▶ _Problem statement_
Rewrite the records below as a Markdown table with two columns, Row and Line. Number each line in order and leave out any blank lines.
══ Recorded data ══
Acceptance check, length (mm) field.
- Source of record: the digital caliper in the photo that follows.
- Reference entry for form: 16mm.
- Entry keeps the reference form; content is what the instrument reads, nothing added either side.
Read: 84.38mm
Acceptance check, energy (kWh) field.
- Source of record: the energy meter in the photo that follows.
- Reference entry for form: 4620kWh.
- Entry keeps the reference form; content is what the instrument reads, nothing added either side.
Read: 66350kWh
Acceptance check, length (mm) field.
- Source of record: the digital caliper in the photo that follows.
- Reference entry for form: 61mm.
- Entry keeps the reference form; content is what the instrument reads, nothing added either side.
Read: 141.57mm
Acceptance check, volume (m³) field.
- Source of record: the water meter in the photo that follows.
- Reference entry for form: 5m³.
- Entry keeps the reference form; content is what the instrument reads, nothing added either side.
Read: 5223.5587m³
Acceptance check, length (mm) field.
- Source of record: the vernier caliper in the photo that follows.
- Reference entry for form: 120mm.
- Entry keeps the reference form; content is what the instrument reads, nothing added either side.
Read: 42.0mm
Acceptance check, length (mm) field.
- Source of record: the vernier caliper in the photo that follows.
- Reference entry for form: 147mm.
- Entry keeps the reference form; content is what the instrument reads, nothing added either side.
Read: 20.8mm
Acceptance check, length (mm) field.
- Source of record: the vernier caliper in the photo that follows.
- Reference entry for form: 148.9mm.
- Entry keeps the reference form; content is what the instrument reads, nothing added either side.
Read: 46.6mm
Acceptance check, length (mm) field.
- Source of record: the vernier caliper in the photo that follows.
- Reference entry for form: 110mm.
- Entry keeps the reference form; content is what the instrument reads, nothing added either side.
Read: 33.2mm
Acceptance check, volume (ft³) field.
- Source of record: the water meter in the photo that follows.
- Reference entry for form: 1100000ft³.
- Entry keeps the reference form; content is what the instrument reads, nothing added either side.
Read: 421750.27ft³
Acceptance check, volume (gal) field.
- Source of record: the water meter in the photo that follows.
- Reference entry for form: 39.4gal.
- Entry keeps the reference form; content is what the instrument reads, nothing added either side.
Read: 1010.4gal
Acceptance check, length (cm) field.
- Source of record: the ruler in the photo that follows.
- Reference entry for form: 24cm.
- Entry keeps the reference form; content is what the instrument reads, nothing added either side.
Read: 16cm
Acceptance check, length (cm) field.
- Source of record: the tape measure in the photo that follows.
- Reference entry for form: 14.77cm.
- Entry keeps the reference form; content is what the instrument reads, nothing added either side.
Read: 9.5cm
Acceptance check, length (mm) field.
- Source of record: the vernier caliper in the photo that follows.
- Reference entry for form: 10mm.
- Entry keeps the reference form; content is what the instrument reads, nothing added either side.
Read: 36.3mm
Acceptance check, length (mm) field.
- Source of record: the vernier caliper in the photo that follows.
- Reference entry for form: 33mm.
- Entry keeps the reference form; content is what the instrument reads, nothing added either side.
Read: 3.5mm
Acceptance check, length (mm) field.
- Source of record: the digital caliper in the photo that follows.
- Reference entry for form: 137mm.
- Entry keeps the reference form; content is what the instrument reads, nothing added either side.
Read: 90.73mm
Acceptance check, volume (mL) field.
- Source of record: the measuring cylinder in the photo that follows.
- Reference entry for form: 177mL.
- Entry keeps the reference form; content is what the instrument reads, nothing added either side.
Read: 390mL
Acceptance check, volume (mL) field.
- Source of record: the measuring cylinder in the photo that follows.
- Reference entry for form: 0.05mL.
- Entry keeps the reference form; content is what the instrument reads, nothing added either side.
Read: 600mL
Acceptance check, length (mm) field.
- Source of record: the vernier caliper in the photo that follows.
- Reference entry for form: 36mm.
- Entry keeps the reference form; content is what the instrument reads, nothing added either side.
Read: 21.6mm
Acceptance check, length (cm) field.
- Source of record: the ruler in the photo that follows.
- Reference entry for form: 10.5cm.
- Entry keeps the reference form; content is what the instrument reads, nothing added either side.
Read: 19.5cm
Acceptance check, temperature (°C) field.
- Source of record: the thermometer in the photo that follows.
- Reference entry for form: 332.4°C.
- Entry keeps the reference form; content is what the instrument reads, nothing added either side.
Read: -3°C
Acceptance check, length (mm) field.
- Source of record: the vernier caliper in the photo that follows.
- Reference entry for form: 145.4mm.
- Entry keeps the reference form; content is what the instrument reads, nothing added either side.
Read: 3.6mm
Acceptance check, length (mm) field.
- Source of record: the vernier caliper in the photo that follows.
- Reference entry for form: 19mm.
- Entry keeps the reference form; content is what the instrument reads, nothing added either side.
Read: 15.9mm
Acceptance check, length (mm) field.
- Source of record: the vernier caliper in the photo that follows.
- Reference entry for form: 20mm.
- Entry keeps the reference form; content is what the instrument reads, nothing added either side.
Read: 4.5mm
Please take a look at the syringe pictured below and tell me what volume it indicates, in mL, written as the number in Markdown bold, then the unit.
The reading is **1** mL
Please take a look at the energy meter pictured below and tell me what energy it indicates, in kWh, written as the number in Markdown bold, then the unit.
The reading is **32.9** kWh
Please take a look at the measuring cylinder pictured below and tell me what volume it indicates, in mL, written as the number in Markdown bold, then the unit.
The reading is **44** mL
═══
▶ _Solution below_
| Row | Line |
|---|---|
| 1 | Acceptance check, length (mm) field. |
| 2 | - Source of record: the digital caliper in the photo that follows. |
| 3 | - Reference entry for form: 16mm. |
| 4 | - Entry keeps the reference form; content is what the instrument reads, nothing added either side. |
| 5 | Read: 84.38mm |
| 6 | Acceptance check, energy (kWh) field. |
| 7 | - Source of record: the energy meter in the photo that follows. |
| 8 | - Reference entry for form: 4620kWh. |
| 9 | - Entry keeps the reference form; content is what the instrument reads, nothing added either side. |
| 10 | Read: 66350kWh |
| 11 | Acceptance check, length (mm) field. |
| 12 | - Source of record: the digital caliper in the photo that follows. |
| 13 | - Reference entry for form: 61mm. |
| 14 | - Entry keeps the reference form; content is what the instrument reads, nothing added either side. |
| 15 | Read: 141.57mm |
| 16 | Acceptance check, volume (m³) field. |
| 17 | - Source of record: the water meter in the photo that follows. |
| 18 | - Reference entry for form: 5m³. |
| 19 | - Entry keeps the reference form; content is what the instrument reads, nothing added either side. |
| 20 | Read: 5223.5587m³ |
| 21 | Acceptance check, length (mm) field. |
| 22 | - Source of record: the vernier caliper in the photo that follows. |
| 23 | - Reference entry for form: 120mm. |
| 24 | - Entry keeps the reference form; content is what the instrument reads, nothing added either side. |
| 25 | Read: 42.0mm |
| 26 | Acceptance check, length (mm) field. |
| 27 | - Source of record: the vernier caliper in the photo that follows. |
| 28 | - Reference entry for form: 147mm. |
| 29 | - Entry keeps the reference form; content is what the instrument reads, nothing added either side. |
| 30 | Read: 20.8mm |
| 31 | Acceptance check, length (mm) field. |
| 32 | - Source of record: the vernier caliper in the photo that follows. |
| 33 | - Reference entry for form: 148.9mm. |
| 34 | - Entry keeps the reference form; content is what the instrument reads, nothing added either side. |
| 35 | Read: 46.6mm |
| 36 | Acceptance check, length (mm) field. |
| 37 | - Source of record: the vernier caliper in the photo that follows. |
| 38 | - Reference entry for form: 110mm. |
| 39 | - Entry keeps the reference form; content is what the instrument reads, nothing added either side. |
| 40 | Read: 33.2mm |
| 41 | Acceptance check, volume (ft³) field. |
| 42 | - Source of record: the water meter in the photo that follows. |
| 43 | - Reference entry for form: 1100000ft³. |
| 44 | - Entry keeps the reference form; content is what the instrument reads, nothing added either side. |
| 45 | Read: 421750.27ft³ |
| 46 | Acceptance check, volume (gal) field. |
| 47 | - Source of record: the water meter in the photo that follows. |
| 48 | - Reference entry for form: 39.4gal. |
| 49 | - Entry keeps the reference form; content is what the instrument reads, nothing added either side. |
| 50 | Read: 1010.4gal |
| 51 | Acceptance check, length (cm) field. |
| 52 | - Source of record: the ruler in the photo that follows. |
| 53 | - Reference entry for form: 24cm. |
| 54 | - Entry keeps the reference form; content is what the instrument reads, nothing added either side. |
| 55 | Read: 16cm |
| 56 | Acceptance check, length (cm) field. |
| 57 | - Source of record: the tape measure in the photo that follows. |
| 58 | - Reference entry for form: 14.77cm. |
| 59 | - Entry keeps the reference form; content is what the instrument reads, nothing added either side. |
| 60 | Read: 9.5cm |
| 61 | Acceptance check, length (mm) field. |
| 62 | - Source of record: the vernier caliper in the photo that follows. |
| 63 | - Reference entry for form: 10mm. |
| 64 | - Entry keeps the reference form; content is what the instrument reads, nothing added either side. |
| 65 | Read: 36.3mm |
| 66 | Acceptance check, length (mm) field. |
| 67 | - Source of record: the vernier caliper in the photo that follows. |
| 68 | - Reference entry for form: 33mm. |
| 69 | - Entry keeps the reference form; content is what the instrument reads, nothing added either side. |
| 70 | Read: 3.5mm |
| 71 | Acceptance check, length (mm) field. |
| 72 | - Source of record: the digital caliper in the photo that follows. |
| 73 | - Reference entry for form: 137mm. |
| 74 | - Entry keeps the reference form; content is what the instrument reads, nothing added either side. |
| 75 | Read: 90.73mm |
| 76 | Acceptance check, volume (mL) field. |
| 77 | - Source of record: the measuring cylinder in the photo that follows. |
| 78 | - Reference entry for form: 177mL. |
| 79 | - Entry keeps the reference form; content is what the instrument reads, nothing added either side. |
| 80 | Read: 390mL |
| 81 | Acceptance check, volume (mL) field. |
| 82 | - Source of record: the measuring cylinder in the photo that follows. |
| 83 | - Reference entry for form: 0.05mL. |
| 84 | - Entry keeps the reference form; content is what the instrument reads, nothing added either side. |
| 85 | Read: 600mL |
| 86 | Acceptance check, length (mm) field. |
| 87 | - Source of record: the vernier caliper in the photo that follows. |
| 88 | - Reference entry for form: 36mm. |
| 89 | - Entry keeps the reference form; content is what the instrument reads, nothing added either side. |
| 90 | Read: 21.6mm |
| 91 | Acceptance check, length (cm) field. |
| 92 | - Source of record: the ruler in the photo that follows. |
| 93 | - Reference entry for form: 10.5cm. |
| 94 | - Entry keeps the reference form; content is what the instrument reads, nothing added either side. |
| 95 | Read: 19.5cm |
| 96 | Acceptance check, temperature (°C) field. |
| 97 | - Source of record: the thermometer in the photo that follows. |
| 98 | - Reference entry for form: 332.4°C. |
| 99 | - Entry keeps the reference form; content is what the instrument reads, nothing added either side. |
| 100 | Read: -3°C |
| 101 | Acceptance check, length (mm) field. |
| 102 | - Source of record: the vernier caliper in the photo that follows. |
| 103 | - Reference entry for form: 145.4mm. |
| 104 | - Entry keeps the reference form; content is what the instrument reads, nothing added either side. |
| 105 | Read: 3.6mm |
| 106 | Acceptance check, length (mm) field. |
| 107 | - Source of record: the vernier caliper in the photo that follows. |
| 108 | - Reference entry for form: 19mm. |
| 109 | - Entry keeps the reference form; content is what the instrument reads, nothing added either side. |
| 110 | Read: 15.9mm |
| 111 | Acceptance check, length (mm) field. |
| 112 | - Source of record: the vernier caliper in the photo that follows. |
| 113 | - Reference entry for form: 20mm. |
| 114 | - Entry keeps the reference form; content is what the instrument reads, nothing added either side. |
| 115 | Read: 4.5mm |
| 116 | Please take a look at the syringe pictured below and tell me what volume it indicates, in mL, written as the number in Markdown bold, then the unit. |
| 117 | The reading is **1** mL |
| 118 | Please take a look at the energy meter pictured below and tell me what energy it indicates, in kWh, written as the number in Markdown bold, then the unit. |
| 119 | The reading is **32.9** kWh |
| 120 | Please take a look at the measuring cylinder pictured below and tell me what volume it indicates, in mL, written as the number in Markdown bold, then the unit. |
| 121 | The reading is **44** mL |